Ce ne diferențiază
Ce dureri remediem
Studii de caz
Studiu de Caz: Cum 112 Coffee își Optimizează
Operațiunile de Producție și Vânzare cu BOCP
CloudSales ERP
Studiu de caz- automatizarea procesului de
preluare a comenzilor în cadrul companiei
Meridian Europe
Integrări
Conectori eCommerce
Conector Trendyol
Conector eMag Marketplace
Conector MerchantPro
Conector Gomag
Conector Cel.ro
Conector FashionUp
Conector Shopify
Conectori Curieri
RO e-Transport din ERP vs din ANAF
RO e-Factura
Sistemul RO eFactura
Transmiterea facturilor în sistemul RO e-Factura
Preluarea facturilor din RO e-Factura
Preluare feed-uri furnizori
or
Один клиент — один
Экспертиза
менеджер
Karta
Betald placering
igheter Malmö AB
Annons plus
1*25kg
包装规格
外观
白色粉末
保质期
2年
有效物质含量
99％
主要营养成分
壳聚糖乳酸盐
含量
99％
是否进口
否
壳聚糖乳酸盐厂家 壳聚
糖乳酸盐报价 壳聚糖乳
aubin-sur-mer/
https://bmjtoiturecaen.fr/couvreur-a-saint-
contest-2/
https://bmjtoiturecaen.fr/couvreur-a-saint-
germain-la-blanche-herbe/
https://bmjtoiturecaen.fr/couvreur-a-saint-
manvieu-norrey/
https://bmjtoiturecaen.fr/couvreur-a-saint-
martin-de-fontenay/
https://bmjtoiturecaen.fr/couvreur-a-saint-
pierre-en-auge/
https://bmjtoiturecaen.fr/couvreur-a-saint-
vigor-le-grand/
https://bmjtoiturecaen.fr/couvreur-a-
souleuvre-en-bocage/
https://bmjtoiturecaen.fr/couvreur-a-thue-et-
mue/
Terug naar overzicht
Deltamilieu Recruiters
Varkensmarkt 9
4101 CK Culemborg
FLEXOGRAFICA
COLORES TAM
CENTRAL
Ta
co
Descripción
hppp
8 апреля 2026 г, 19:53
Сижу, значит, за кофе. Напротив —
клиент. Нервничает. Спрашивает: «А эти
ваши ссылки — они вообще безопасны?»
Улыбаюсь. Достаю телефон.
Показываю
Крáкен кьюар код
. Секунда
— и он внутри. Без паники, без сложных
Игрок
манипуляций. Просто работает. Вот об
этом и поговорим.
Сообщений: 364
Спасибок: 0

------------------------------------------------

Task goal:
Give every entry once more, exactly as it reads.

Answer to the problem:
Ce ne diferențiază
Ce dureri remediem
Studii de caz
Studiu de Caz: Cum 112 Coffee își Optimizează
Operațiunile de Producție și Vânzare cu BOCP
CloudSales ERP
Studiu de caz- automatizarea procesului de
preluare a comenzilor în cadrul companiei
Meridian Europe
Integrări
Conectori eCommerce
Conector Trendyol
Conector eMag Marketplace
Conector MerchantPro
Conector Gomag
Conector Cel.ro
Conector FashionUp
Conector Shopify
Conectori Curieri
RO e-Transport din ERP vs din ANAF
RO e-Factura
Sistemul RO eFactura
Transmiterea facturilor în sistemul RO e-Factura
Preluarea facturilor din RO e-Factura
Preluare feed-uri furnizori
or
Один клиент — один
Экспертиза
менеджер
Karta
Betald placering
igheter Malmö AB
Annons plus
1*25kg
包装规格
外观
白色粉末
保质期
2年
有效物质含量
99％
主要营养成分
壳聚糖乳酸盐
含量
99％
是否进口
否
壳聚糖乳酸盐厂家 壳聚
糖乳酸盐报价 壳聚糖乳
aubin-sur-mer/
https://bmjtoiturecaen.fr/couvreur-a-saint-
contest-2/
https://bmjtoiturecaen.fr/couvreur-a-saint-
germain-la-blanche-herbe/
https://bmjtoiturecaen.fr/couvreur-a-saint-
manvieu-norrey/
https://bmjtoiturecaen.fr/couvreur-a-saint-
martin-de-fontenay/
https://bmjtoiturecaen.fr/couvreur-a-saint-
pierre-en-auge/
https://bmjtoiturecaen.fr/couvreur-a-saint-
vigor-le-grand/
https://bmjtoiturecaen.fr/couvreur-a-
souleuvre-en-bocage/
https://bmjtoiturecaen.fr/couvreur-a-thue-et-
mue/
Terug naar overzicht
Deltamilieu Recruiters
Varkensmarkt 9
4101 CK Culemborg
FLEXOGRAFICA
COLORES TAM
CENTRAL
Ta
co
Descripción
hppp
8 апреля 2026 г, 19:53
Сижу, значит, за кофе. Напротив —
клиент. Нервничает. Спрашивает: «А эти
ваши ссылки — они вообще безопасны?»
Улыбаюсь. Достаю телефон.
Показываю
Крáкен кьюар код
. Секунда
— и он внутри. Без паники, без сложных
Игрок
манипуляций. Просто работает. Вот об
этом и поговорим.
Сообщений: 364
Спасибок: 0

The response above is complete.